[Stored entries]
• • • • • • •

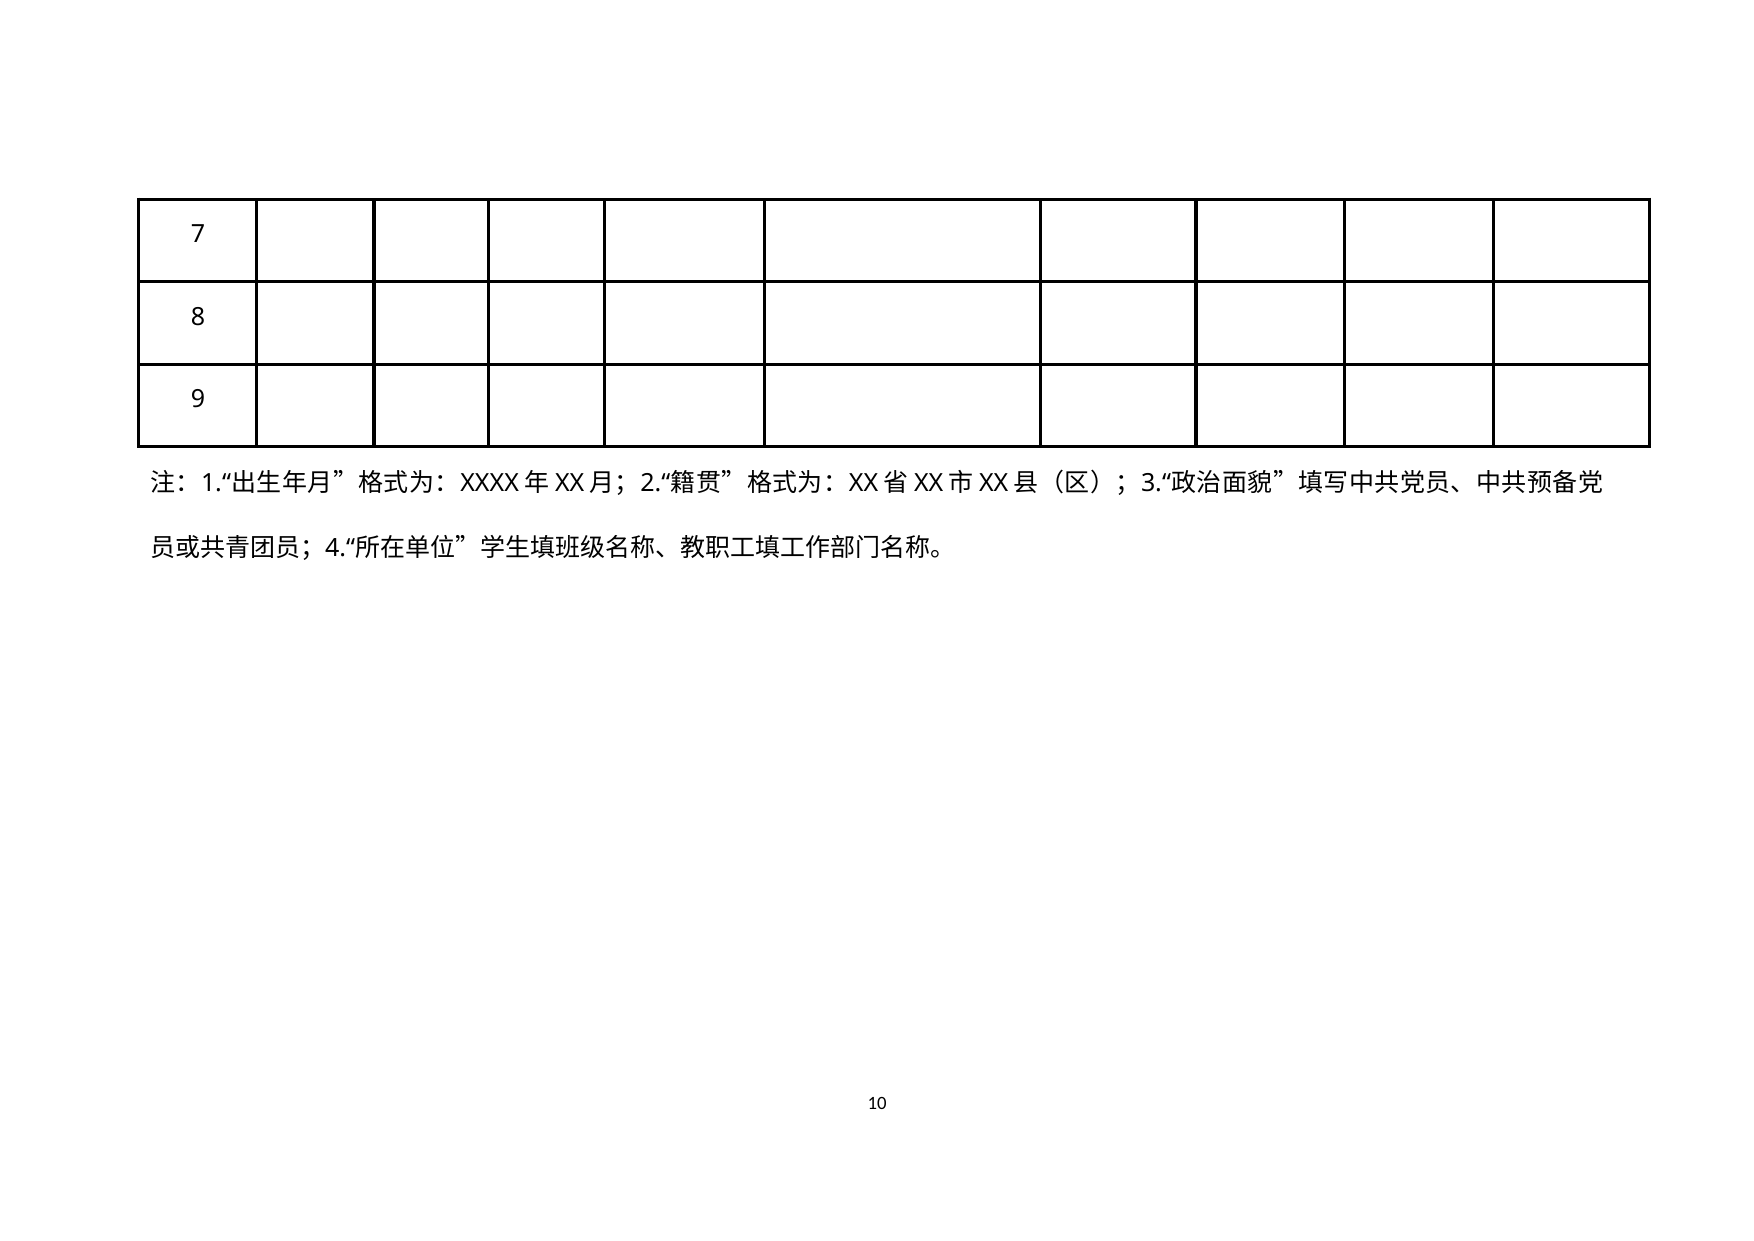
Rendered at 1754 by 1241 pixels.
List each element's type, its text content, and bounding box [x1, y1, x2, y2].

table_cell [258, 283, 372, 362]
table_cell [766, 283, 1039, 362]
table_cell [766, 366, 1039, 445]
table_cell [1198, 366, 1343, 445]
table_cell [1495, 283, 1648, 362]
table_cell [490, 201, 603, 280]
table_cell [376, 366, 487, 445]
table_cell [490, 366, 603, 445]
table_cell [258, 201, 372, 280]
table_cell [376, 283, 487, 362]
table_cell [1495, 366, 1648, 445]
table_cell [606, 366, 763, 445]
table_cell [1346, 283, 1492, 362]
table_cell [606, 283, 763, 362]
table_cell [1042, 283, 1194, 362]
table_cell [1042, 366, 1194, 445]
text 注：1.“出生年月”格式为：XXXX年XX月；2.“籍贯”格式为：XX省XX市XX县（区）；3.“政治面貌”填写中共党员、中共预备党员或共青团员；4.“所在单位”学生填班级名称、教职工填工作部门名称。 [150, 448, 1604, 578]
table_cell 7 [140, 201, 255, 280]
table_cell 8 [140, 283, 255, 362]
table_cell 9 [140, 366, 255, 445]
table_cell [1042, 201, 1194, 280]
table_cell [258, 366, 372, 445]
table_cell [1346, 201, 1492, 280]
table_cell [376, 201, 487, 280]
table_cell [1495, 201, 1648, 280]
table_cell [1198, 283, 1343, 362]
table_cell [606, 201, 763, 280]
table_cell [490, 283, 603, 362]
table_cell [1198, 201, 1343, 280]
table_cell [1346, 366, 1492, 445]
table_cell [766, 201, 1039, 280]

• • • • • • •

## PROBLEM DESCRIPTION:
The goal is an exact reprint of the entries, leaving out the pictures.

## RESULT OF THE EXERCISE:
Rendered at 1754 by 1241 pixels.
List each element's type, its text content, and bounding box [x1, y1, x2, y2].

table_cell [258, 283, 372, 362]
table_cell [766, 283, 1039, 362]
table_cell [766, 366, 1039, 445]
table_cell [1198, 366, 1343, 445]
table_cell [1495, 283, 1648, 362]
table_cell [490, 201, 603, 280]
table_cell [376, 366, 487, 445]
table_cell [490, 366, 603, 445]
table_cell [258, 201, 372, 280]
table_cell [376, 283, 487, 362]
table_cell [1495, 366, 1648, 445]
table_cell [606, 366, 763, 445]
table_cell [1346, 283, 1492, 362]
table_cell [606, 283, 763, 362]
table_cell [1042, 283, 1194, 362]
table_cell [1042, 366, 1194, 445]
text 注：1.“出生年月”格式为：XXXX年XX月；2.“籍贯”格式为：XX省XX市XX县（区）；3.“政治面貌”填写中共党员、中共预备党员或共青团员；4.“所在单位”学生填班级名称、教职工填工作部门名称。 [150, 448, 1604, 578]
table_cell 7 [140, 201, 255, 280]
table_cell 8 [140, 283, 255, 362]
table_cell 9 [140, 366, 255, 445]
table_cell [1042, 201, 1194, 280]
table_cell [258, 366, 372, 445]
table_cell [1346, 201, 1492, 280]
table_cell [376, 201, 487, 280]
table_cell [1495, 201, 1648, 280]
table_cell [1198, 283, 1343, 362]
table_cell [606, 201, 763, 280]
table_cell [490, 283, 603, 362]
table_cell [1198, 201, 1343, 280]
table_cell [1346, 366, 1492, 445]
table_cell [766, 201, 1039, 280]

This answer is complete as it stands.